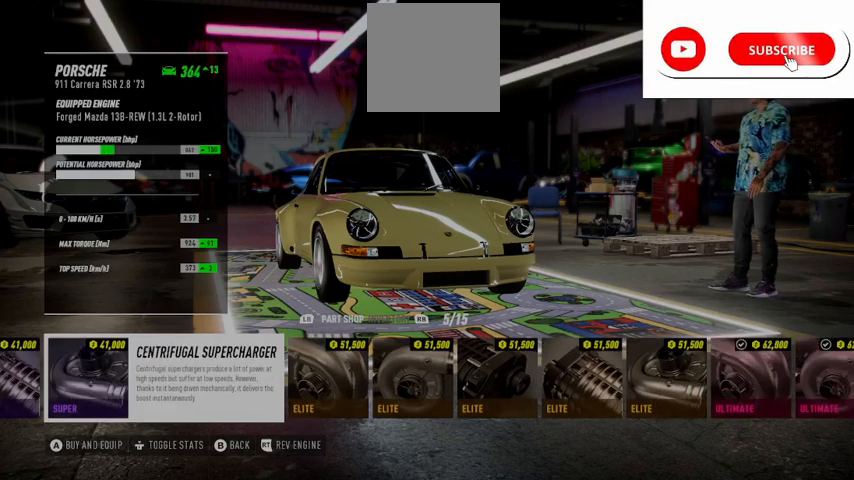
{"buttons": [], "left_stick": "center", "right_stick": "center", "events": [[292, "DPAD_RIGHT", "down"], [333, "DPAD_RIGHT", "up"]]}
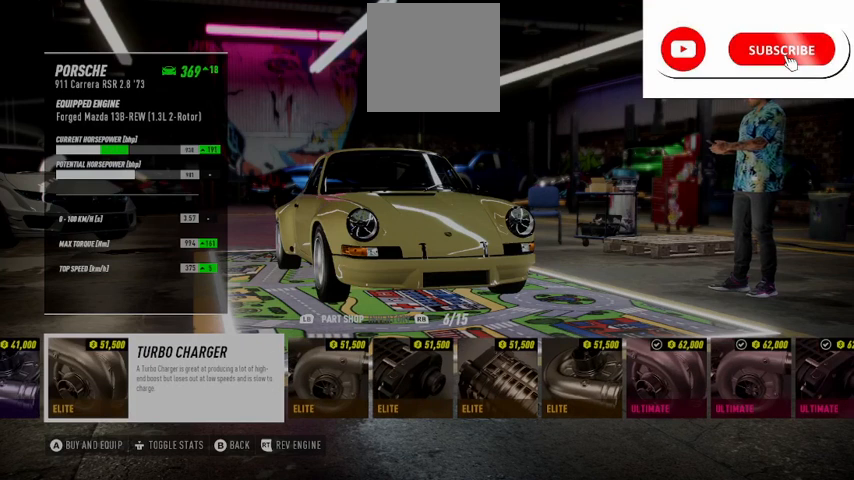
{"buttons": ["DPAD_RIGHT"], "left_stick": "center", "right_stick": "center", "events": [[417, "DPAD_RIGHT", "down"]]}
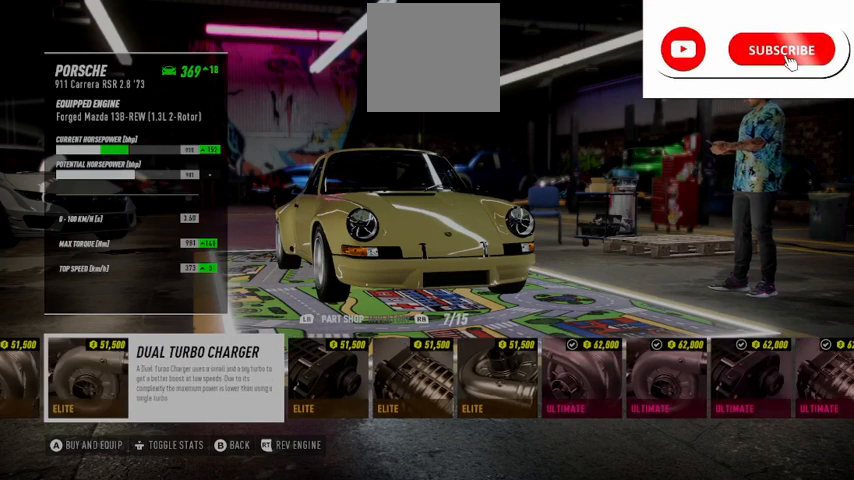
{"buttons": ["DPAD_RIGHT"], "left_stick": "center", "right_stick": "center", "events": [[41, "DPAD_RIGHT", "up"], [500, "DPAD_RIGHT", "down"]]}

· · ·

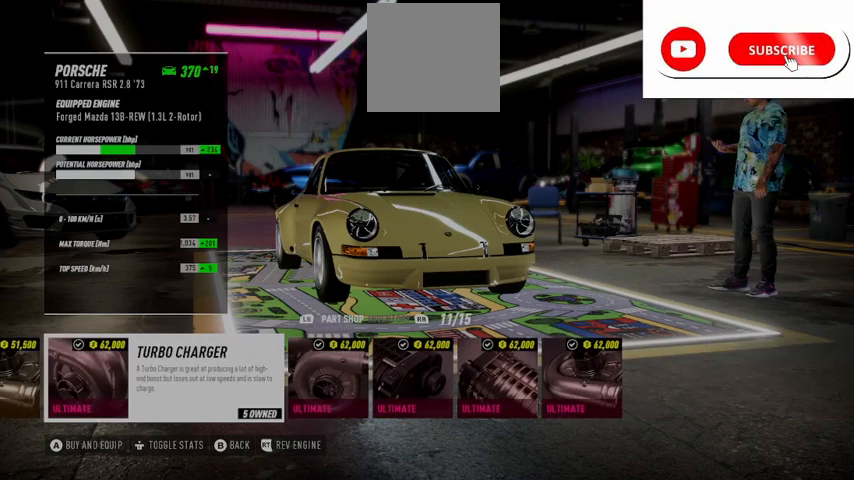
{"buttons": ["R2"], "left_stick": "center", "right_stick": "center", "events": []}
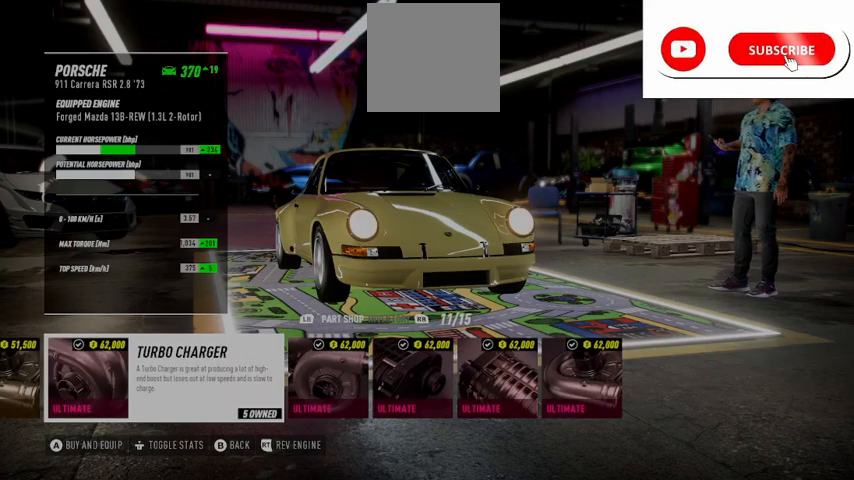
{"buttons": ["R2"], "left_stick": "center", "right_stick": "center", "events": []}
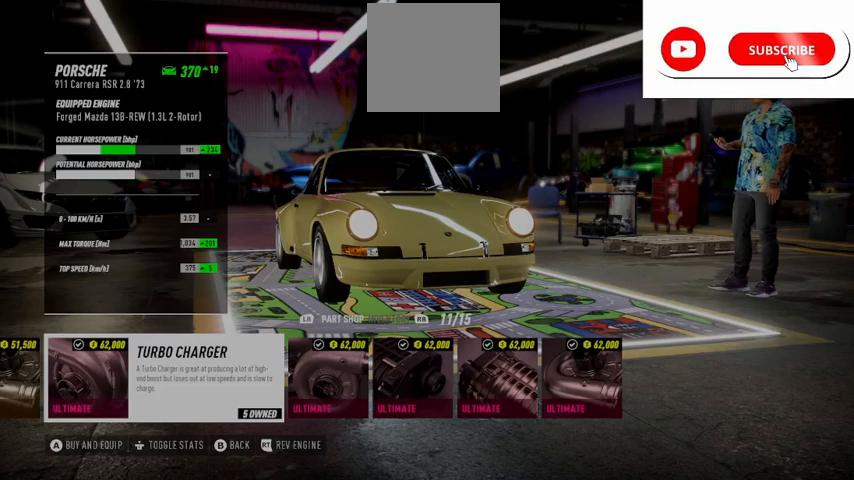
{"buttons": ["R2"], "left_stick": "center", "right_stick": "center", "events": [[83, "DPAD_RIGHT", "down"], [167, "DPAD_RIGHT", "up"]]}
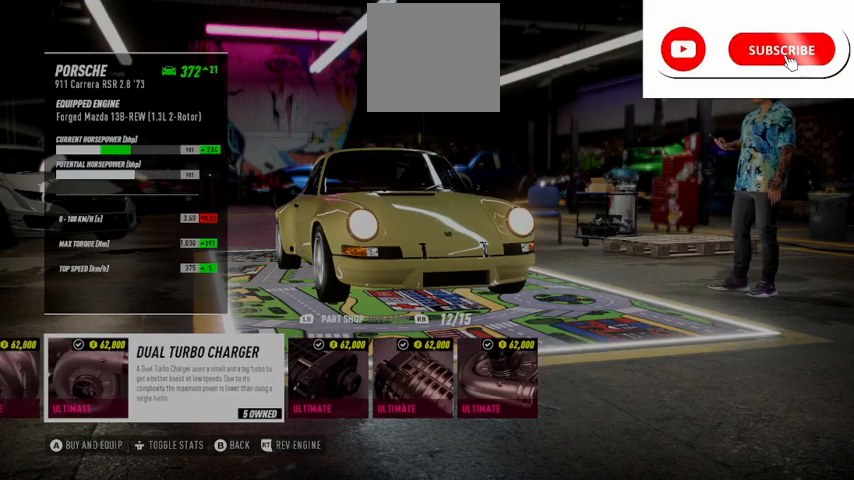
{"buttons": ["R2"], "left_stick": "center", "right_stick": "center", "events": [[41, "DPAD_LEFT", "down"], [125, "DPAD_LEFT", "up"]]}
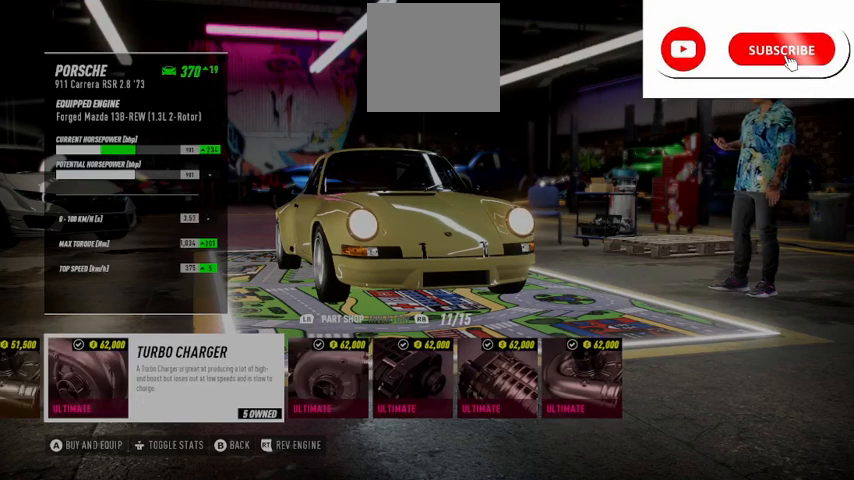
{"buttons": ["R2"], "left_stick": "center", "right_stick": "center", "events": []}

· · ·

#### PROBLEM REQUIREMENTS:
Tally the lines above containing "down". Number only.

#### FINAL ANSWER:
5